Alors que des manifestations sont planifiées ce samedi à Lyon et dans d'autres villes françaises pour commémorer Quentin Deranque, un jeune militant de l'extrême droite tragiquement décédé, Emmanuel Macron a exhorté "tout le monde au calme", en annonçant la tenue d'une réunion gouvernementale la semaine prochaine concernant "les groupes d'action violente".
Dans des déclarations faites ce matin, le président a souligné que "c'est un moment de recueillement et de respect pour notre jeune compatriote qui a été tué". Il a également précisé que la réunion à venir devrait "faire un point complet sur les groupes d'action violente" impliqués dans des agitations politiques, quels que soient leurs affiliations.
Emmanuel Macron a insisté sur le fait que "dans la République, aucune violence n'est légitime". Seules les forces républicaines ont la capacité d'agir pour maintenir l'ordre public. Cette marche en hommage à Quentin Deranque se déroule sous une sécurité renforcée, avec des affrontements entre ultradroite et ultragauche redoutés.

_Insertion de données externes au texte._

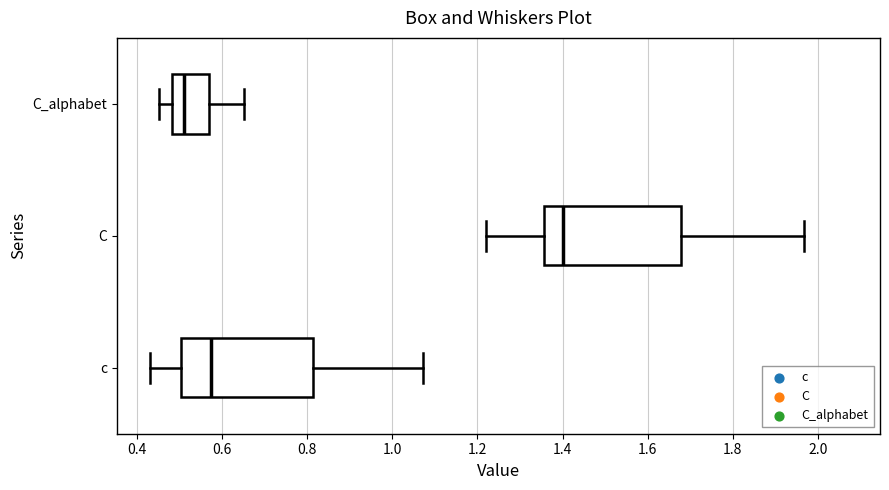

Which box has the furthest to the right median line?

C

La décision d'organiser cette marche a été conjointe à la demande de deux amies de Quentin, malgré la réticence de ses parents, qui ont souhaité qu'elle se déroule "sans violences" et "sans expression politique", selon leur avocat Fabien Rajon. Cependant, le rassemblement est largement promu sur les réseaux sociaux par des groupuscules d'extrême droite, notamment ceux auxquels Quentin appartenait, tels que les nationaux-révolutionnaires d'Allobroges Bourgoin et d'autres identitaires.
David Cormand, eurodéputé écologiste, a dénoncé cette marche, affirmant: "Il ne s'agit pas d'une marche pour un hommage. Il s'agit d'une manifestation politique d'extrême droite". Pour Cormand, "autoriser ce genre d'événement est une faute sécuritaire, puisqu'il attire des groupuscules d'extrême droite de toute l'Europe, mais aussi une faute morale dans un contexte où notre démocratie est en danger".
Le ministre de l'Intérieur, Laurent Nuñez, ainsi que la préfecture du Rhône ont pris en compte le risque potentiel de "violences" et de "trouble à l'ordre public", tout en respectant la "liberté d'expression".